EXERCISE DESCRIPTION ->
How many lines in these records hold the string "squadra"? State only that number.

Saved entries
:::::
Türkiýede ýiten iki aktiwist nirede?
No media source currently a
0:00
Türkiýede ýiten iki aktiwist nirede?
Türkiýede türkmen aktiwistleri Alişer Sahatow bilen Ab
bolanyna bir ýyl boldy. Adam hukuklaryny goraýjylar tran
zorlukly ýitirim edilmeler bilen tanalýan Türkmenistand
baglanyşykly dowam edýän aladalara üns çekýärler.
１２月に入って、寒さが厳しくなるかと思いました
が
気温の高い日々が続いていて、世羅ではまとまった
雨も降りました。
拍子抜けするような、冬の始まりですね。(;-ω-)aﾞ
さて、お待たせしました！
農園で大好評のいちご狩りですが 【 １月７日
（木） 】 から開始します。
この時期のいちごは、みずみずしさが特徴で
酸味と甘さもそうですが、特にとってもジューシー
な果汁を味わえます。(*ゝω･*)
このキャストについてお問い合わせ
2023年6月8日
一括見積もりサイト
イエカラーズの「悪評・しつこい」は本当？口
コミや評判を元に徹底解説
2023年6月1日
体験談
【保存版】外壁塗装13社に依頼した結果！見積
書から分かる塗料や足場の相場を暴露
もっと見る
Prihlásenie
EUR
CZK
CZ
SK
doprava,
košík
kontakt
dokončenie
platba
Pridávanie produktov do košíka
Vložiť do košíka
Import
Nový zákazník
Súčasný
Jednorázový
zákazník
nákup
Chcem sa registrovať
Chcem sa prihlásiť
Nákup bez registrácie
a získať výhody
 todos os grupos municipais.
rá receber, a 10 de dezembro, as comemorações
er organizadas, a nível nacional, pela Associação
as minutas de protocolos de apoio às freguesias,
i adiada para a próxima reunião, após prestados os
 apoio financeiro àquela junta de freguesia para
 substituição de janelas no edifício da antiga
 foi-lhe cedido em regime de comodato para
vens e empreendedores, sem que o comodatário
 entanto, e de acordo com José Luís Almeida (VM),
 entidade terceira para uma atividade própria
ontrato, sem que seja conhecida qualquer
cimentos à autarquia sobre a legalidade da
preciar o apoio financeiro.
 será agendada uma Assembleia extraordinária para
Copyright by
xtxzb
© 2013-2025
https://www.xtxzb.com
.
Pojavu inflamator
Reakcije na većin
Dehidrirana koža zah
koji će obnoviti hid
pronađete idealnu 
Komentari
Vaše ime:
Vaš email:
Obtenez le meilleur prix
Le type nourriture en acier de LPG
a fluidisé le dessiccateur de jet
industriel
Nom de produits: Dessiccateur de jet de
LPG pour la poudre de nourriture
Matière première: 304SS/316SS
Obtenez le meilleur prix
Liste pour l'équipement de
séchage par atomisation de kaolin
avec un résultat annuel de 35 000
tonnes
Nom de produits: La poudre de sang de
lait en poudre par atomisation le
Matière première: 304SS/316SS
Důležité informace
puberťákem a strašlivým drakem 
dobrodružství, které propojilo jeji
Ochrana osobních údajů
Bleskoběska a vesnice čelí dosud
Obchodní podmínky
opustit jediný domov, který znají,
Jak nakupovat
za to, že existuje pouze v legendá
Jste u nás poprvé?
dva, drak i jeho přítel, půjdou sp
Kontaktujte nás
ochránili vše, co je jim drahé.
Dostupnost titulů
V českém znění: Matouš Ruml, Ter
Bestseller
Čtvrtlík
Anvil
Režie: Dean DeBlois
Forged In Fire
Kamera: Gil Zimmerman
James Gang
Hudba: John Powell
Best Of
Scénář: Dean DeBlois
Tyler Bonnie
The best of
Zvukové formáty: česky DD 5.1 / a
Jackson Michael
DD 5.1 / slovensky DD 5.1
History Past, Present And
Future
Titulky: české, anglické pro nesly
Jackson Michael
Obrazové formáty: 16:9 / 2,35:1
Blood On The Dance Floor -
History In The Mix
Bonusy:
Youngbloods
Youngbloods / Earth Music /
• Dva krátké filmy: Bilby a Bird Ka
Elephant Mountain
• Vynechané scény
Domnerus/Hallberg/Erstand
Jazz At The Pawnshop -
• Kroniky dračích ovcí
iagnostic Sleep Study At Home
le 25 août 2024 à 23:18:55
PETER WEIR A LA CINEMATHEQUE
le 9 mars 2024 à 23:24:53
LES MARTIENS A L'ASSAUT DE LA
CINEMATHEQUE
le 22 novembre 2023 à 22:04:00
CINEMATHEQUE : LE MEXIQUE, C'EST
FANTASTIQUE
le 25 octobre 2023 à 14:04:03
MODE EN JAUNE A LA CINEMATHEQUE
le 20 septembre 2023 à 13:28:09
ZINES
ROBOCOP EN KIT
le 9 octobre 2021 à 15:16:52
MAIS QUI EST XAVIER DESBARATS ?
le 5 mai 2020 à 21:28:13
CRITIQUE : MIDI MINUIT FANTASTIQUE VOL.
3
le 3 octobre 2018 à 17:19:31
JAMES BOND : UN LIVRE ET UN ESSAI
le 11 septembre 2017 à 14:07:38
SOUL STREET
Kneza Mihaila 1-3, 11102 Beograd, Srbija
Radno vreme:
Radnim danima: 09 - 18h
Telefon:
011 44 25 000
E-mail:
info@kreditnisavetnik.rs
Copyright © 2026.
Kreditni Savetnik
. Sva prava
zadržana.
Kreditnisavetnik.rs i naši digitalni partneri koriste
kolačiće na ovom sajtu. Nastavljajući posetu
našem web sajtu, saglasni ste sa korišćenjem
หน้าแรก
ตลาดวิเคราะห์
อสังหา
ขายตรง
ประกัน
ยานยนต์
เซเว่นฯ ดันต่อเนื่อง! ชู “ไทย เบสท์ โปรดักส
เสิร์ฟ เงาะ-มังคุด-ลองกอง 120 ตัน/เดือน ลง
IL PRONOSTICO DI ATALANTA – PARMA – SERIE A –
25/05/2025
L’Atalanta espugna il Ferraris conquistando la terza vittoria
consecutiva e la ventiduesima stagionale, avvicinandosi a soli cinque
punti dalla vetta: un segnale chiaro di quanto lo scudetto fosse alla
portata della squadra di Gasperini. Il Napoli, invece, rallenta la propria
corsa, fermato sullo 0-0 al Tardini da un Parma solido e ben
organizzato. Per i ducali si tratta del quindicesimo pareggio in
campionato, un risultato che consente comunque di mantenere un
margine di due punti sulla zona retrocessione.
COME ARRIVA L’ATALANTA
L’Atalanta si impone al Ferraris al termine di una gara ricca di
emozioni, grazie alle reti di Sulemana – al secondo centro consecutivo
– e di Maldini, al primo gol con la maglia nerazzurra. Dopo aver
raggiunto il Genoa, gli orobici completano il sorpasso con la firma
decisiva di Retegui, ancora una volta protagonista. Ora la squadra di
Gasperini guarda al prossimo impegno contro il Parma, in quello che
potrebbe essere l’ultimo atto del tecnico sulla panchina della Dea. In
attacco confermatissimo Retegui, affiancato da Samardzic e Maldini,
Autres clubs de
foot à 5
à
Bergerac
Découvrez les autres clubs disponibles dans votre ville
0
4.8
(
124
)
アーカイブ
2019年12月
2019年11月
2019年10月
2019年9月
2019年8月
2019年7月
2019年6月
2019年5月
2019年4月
:::::
SOLUTION BELOW ->
2